China’s Military Reforms Under Xi Jinping: Back To The Future


China’s Military Reforms Under Xi Jinping: Back To The Future

Source: AUN News

The highest military leadership is notably well-represented by military officers who have advanced their careers through the missile and air force, sometimes known as PLA elites in the “cosmos club.” After the Party Congress this autumn, it seems likely that the trend of high-ranking military elites with solid professional backgrounds and significant expertise in aviation and aerospace will continue throughout Xi’s third term.

The People’s Liberation Army (PLA) has made a concerted effort over the past ten years under the leadership of Xi Jinping to transition away from the traditional Russian military model, which heavily emphasises land forces, and toward the American military model, which places a high priority on joint operations among various forces (air, sea, land, digital networks, and space).
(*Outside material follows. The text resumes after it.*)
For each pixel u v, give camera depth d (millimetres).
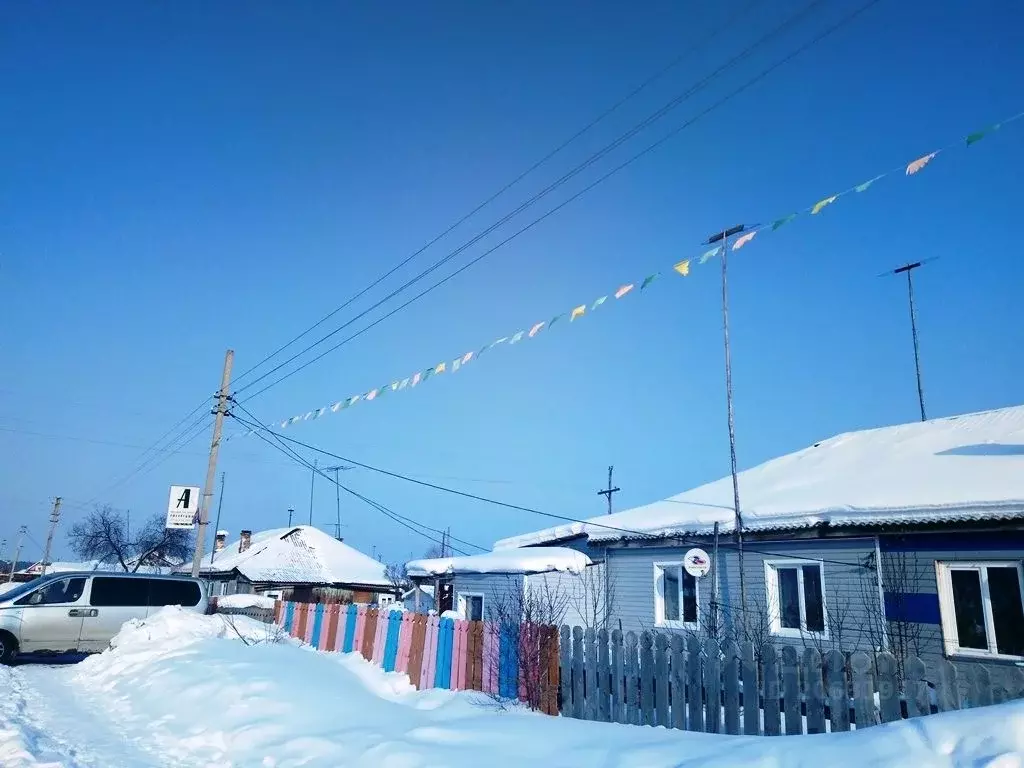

To carry out this reform, the Party leadership has prioritised military commanders with a background in science and technology in senior officer cohorts. It aims to attract more young talent through “shortcut measures.”

Attracting new talent

Miliary-Civil Fusion (MCF), according to the Chinese leadership, has as one of its primary goals the recruitment of “strategic talents” (Zhan Lue rencai) from the civilian sector to the military at all levels and ranks in the PLA. The Party leadership had already started a thorough plan for “military-civilian joint education” even before the idea of MCF had been discussed in the nation (jun min lianhe peiyang). To attract the best high school graduates, the PLA Air Force and Tsinghua University, for instance, started the “3+1 joint programme” in 2011. Selected candidates would first spend three years in the Department of Aerospace Engineering at the Tsinghua School of Aeronautics and Astronautics before transferring to the PLA Air Force Aviation University for their final year of study.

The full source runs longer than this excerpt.